Se não ficar atento, o imaginal não deixa passar, mas sem ficar identificado,
querendo manter ou prender as coisas, entender, tudo isso.
O: Mas também não resolve; essa é
só a "droga" atual que estamos usando. Permanece o desassossego, a
inquietude, a desconexão.
F: Não tem o que resolve, só tem
isso. O looping nos joga sempre no desassossego, a inquietude, a desconexão...
O imaginal pega a desconexão, traz a angústia, ou o imaginal pega percebe outra
coisa e nela se apega... Mas é o mesmo movimento que acaba sempre no desassossego,
na inquietude, na desconexão. De novo, de novo e de novo. O sensorial também
muda.
O: Mas a mudança do sensorial é
só na manifestação do desassossego.
F: Então, aqui, novamente, a mente
pega e fica aí, se prende nisso que observa; a própria observação prende e não
solta. A coisa é louca, quando, na realidade, do nada também some. Chega uma
hora em que não adianta mais nada. A mudança do que se passa no sensorial não
depende de nada; é a mente que segura, tentando entender, compreender, sair ou mesmo
ficar; mas nada resolve.
F: Também parte do constante,
ininterrupto e não solicitado fluxo... Sempre a mesma coisa: pensamentos,
sensações diversas, sentimentos... Tudo mesmo fluxo não solicitado. A própria percepção
também está nisso, ela é parte disso.
O: A ignorância parecer ser uma
benção mesmo; quanto mais consciência você alcança sobre a estrutura e sua inquietante
desconexão, mais inquietude e sentimento de desconexão. Se instala um estado de
emergência.
F: E quanto mais conscientes
ficamos, menos relaxados; a consciência disso só gera tensão e a percepção de
que não adianta mais nada. E nisso tudo, de nada adianta querer resolver,
porque tudo isso está rolando por si. Não depende mais de nós, visto que a coisa
toda rola por si. O próprio mecanismo fortalece a estrutura que pega tudo.
O: Pega tudo e transforma em
combustível para o desassossego.
F: Está consumado, cara; use a palavra
que quiser, não adianta. Pode esquecer. O lance é relaxar, deixar rolar... Se
rolar, rolou, senão, é isso.
O: Depois que se viu tudo isso,
não tem como relaxar.
F: Não resolve ficar pensando em
como sair disso; já vimos que não depende mais de nós... Eu por mim mesmo nada
posso. Xeque!
O: Eu por mim mesmo, só fortaleço
o mim mesmo inquieto.
F: Isso está mais do que claro. O
sujeito pode ficar a vida toda nisso, quando, na realidade, não tem mais nada para
fazer. Sorte se algo surgir, caso contrário, não dá para ficar pensando nisso
não, porque a estrutura pega e usa para seu proveito.

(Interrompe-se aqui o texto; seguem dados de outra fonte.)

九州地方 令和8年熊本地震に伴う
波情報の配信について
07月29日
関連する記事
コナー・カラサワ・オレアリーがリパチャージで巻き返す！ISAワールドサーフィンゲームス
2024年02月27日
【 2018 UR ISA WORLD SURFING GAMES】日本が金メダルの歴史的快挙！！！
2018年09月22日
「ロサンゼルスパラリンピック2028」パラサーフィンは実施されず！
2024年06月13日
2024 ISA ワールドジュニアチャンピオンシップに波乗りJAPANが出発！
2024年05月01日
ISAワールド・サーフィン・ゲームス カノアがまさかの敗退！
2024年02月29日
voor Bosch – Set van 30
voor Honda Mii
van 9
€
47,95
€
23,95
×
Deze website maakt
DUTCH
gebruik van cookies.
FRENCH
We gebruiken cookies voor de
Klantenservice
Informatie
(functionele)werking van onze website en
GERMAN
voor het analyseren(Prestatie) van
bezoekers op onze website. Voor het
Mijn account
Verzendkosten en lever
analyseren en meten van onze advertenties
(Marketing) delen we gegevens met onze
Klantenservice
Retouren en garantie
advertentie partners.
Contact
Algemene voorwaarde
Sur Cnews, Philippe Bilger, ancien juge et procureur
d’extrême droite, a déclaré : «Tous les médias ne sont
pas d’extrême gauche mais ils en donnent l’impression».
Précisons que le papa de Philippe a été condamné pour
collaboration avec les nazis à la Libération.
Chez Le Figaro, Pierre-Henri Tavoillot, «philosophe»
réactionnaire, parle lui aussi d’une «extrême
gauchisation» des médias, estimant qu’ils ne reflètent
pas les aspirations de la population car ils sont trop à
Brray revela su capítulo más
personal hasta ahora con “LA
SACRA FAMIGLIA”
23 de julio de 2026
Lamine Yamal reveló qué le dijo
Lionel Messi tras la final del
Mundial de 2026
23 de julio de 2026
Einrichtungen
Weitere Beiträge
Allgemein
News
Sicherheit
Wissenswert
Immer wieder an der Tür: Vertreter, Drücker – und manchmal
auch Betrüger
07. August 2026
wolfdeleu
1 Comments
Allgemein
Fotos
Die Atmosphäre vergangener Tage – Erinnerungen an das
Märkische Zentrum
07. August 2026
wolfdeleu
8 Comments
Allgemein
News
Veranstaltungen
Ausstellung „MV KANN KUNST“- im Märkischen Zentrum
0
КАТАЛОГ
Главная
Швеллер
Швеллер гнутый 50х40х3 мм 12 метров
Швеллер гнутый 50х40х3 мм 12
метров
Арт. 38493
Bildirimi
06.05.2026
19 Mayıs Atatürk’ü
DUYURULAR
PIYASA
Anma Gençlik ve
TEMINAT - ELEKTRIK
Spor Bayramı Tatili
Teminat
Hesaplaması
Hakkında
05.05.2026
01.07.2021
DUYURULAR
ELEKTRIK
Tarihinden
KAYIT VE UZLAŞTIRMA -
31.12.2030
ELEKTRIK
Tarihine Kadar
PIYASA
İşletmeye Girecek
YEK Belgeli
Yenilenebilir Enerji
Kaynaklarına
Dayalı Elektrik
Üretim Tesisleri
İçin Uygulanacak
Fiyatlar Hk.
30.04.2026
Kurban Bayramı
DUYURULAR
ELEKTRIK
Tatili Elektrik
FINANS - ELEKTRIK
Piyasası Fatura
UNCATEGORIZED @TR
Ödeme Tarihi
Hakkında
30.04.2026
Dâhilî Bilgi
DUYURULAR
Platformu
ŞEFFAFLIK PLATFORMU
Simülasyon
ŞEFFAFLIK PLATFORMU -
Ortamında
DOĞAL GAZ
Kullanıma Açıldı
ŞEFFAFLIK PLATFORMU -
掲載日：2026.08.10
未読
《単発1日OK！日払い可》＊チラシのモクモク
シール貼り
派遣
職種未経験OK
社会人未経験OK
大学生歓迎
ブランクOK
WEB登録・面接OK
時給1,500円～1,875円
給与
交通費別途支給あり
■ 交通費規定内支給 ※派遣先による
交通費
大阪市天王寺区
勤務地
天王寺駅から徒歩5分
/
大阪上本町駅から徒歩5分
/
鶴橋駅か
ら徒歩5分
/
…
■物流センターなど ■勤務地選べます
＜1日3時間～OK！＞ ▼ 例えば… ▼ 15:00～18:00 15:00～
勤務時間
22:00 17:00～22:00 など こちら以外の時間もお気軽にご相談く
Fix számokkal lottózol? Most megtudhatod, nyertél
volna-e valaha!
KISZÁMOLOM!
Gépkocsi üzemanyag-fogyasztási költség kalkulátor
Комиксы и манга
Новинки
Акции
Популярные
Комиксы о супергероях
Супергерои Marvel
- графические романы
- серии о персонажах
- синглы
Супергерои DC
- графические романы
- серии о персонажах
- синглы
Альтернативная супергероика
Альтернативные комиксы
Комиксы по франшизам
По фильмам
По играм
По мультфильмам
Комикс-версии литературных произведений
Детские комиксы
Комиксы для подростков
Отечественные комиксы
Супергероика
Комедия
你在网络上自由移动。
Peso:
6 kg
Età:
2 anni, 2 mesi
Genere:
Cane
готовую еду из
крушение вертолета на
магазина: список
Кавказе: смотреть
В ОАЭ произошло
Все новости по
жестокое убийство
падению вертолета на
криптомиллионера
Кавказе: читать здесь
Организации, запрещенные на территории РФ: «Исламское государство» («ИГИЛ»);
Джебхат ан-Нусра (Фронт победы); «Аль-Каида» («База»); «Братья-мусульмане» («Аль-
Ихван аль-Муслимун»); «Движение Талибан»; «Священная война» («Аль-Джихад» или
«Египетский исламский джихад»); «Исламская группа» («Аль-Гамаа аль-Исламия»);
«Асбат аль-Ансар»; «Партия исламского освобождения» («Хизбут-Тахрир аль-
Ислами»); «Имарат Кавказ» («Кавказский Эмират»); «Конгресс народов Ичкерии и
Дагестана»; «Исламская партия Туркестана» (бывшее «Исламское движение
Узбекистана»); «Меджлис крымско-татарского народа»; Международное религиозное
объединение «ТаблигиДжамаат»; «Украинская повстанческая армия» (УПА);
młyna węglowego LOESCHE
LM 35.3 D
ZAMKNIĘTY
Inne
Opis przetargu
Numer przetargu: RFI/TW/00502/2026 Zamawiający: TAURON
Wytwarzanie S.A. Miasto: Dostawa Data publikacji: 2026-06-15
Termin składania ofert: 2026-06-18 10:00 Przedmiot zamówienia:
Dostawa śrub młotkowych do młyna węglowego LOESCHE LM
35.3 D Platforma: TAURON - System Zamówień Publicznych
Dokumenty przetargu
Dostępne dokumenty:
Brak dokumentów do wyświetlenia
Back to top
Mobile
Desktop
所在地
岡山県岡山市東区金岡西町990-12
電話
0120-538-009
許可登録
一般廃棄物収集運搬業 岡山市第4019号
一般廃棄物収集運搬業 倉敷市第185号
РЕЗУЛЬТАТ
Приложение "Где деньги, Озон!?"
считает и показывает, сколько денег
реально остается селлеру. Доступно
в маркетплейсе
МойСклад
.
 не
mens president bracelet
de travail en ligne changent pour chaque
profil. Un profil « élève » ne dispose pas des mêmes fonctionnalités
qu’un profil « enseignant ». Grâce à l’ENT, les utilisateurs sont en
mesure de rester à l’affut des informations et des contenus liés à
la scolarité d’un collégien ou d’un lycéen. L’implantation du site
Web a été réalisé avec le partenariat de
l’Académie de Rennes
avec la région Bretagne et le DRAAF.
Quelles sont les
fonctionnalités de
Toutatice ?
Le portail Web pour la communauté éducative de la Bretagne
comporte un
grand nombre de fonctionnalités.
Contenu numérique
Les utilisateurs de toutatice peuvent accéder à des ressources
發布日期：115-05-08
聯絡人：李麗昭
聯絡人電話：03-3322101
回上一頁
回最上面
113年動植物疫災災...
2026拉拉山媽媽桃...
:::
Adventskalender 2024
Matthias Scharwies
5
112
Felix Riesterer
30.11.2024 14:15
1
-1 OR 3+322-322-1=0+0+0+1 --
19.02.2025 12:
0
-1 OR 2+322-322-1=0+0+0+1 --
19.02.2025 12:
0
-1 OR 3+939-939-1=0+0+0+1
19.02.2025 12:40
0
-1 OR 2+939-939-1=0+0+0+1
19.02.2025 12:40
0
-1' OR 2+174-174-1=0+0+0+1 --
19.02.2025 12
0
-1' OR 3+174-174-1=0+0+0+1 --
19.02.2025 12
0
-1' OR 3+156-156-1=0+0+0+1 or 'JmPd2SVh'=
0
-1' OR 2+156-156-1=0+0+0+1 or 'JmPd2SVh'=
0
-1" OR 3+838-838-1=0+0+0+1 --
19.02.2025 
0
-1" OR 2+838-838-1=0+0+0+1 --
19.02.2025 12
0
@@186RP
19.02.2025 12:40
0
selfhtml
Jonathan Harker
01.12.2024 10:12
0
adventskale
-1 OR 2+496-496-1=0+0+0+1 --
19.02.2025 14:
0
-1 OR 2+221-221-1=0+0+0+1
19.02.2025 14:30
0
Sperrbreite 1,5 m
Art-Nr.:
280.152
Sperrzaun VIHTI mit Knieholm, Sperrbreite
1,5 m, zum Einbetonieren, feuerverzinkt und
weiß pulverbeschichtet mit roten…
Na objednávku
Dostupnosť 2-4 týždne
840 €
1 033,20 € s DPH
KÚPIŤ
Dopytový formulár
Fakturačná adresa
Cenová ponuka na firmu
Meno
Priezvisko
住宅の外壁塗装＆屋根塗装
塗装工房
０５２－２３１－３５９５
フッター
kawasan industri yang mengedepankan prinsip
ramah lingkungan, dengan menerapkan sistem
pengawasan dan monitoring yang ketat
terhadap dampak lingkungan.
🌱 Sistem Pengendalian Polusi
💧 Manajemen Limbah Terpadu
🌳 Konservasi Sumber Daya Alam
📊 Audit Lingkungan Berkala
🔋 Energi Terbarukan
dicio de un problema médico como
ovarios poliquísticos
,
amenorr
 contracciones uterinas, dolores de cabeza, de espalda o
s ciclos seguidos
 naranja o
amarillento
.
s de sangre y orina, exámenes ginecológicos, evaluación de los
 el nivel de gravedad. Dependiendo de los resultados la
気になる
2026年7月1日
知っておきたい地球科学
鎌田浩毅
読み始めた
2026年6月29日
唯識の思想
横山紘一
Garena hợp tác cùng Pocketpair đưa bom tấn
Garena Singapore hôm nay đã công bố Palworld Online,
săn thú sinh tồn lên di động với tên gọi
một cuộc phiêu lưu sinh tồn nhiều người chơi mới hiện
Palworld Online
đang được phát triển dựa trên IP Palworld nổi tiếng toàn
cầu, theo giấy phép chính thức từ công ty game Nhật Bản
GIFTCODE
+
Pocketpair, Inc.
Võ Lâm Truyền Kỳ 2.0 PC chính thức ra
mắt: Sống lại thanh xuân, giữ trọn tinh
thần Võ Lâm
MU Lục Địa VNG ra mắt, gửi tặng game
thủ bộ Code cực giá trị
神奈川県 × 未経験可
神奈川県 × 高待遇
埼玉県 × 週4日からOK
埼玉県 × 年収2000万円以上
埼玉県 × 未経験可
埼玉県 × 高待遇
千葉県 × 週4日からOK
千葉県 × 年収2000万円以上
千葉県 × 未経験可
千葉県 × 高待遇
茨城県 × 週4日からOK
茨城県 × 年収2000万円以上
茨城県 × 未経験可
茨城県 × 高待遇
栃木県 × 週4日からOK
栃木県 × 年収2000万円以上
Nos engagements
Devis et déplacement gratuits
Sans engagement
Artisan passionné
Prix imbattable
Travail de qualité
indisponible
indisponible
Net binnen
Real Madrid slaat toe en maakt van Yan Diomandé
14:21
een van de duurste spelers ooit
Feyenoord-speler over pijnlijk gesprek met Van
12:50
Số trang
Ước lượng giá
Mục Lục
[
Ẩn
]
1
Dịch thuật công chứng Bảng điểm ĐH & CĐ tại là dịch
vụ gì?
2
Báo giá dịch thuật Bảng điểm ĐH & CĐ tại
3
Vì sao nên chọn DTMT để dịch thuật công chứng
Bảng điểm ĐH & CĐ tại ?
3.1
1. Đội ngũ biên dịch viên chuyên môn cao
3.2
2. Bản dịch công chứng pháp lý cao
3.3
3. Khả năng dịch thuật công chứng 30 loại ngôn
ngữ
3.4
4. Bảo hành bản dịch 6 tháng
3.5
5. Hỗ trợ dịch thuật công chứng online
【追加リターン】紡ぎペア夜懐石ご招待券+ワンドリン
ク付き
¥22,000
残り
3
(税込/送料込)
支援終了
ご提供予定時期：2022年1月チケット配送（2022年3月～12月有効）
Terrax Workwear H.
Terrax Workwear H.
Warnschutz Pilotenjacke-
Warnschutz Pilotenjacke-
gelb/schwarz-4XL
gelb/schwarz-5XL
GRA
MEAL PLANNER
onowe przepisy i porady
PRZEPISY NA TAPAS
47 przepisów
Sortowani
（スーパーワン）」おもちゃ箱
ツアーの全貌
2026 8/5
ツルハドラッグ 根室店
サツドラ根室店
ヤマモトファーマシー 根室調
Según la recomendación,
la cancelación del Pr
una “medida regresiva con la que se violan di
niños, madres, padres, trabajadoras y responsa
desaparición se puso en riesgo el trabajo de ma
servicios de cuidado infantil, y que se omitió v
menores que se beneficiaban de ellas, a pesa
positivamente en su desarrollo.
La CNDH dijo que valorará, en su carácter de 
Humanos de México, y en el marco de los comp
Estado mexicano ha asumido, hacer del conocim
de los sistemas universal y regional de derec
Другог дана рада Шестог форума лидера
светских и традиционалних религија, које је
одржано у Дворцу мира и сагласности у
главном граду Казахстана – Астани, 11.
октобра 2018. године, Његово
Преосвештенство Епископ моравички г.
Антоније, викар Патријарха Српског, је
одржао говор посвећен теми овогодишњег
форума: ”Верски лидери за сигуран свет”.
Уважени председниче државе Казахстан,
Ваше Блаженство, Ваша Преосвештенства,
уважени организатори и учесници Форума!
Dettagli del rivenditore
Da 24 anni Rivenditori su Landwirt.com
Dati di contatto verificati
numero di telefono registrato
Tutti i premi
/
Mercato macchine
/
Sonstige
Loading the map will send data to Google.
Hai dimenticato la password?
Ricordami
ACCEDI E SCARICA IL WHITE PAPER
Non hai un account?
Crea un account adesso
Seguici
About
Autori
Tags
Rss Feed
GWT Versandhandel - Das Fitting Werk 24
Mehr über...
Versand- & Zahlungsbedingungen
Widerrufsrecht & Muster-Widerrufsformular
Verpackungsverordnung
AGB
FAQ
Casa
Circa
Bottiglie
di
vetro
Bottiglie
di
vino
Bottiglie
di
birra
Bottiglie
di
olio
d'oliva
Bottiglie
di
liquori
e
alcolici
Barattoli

O: Total carência de poder de
transcendência. A estrutura pega essa consciência de carência e nos joga numa
inquietude descomunal, joga na angústia de querer ter para dar e perceber que
não tem, a angústia de querer sentir e não conseguir sentir. Alguns se deprimem
quando chegam nesse ponto de tomada de consciência de si mesmo.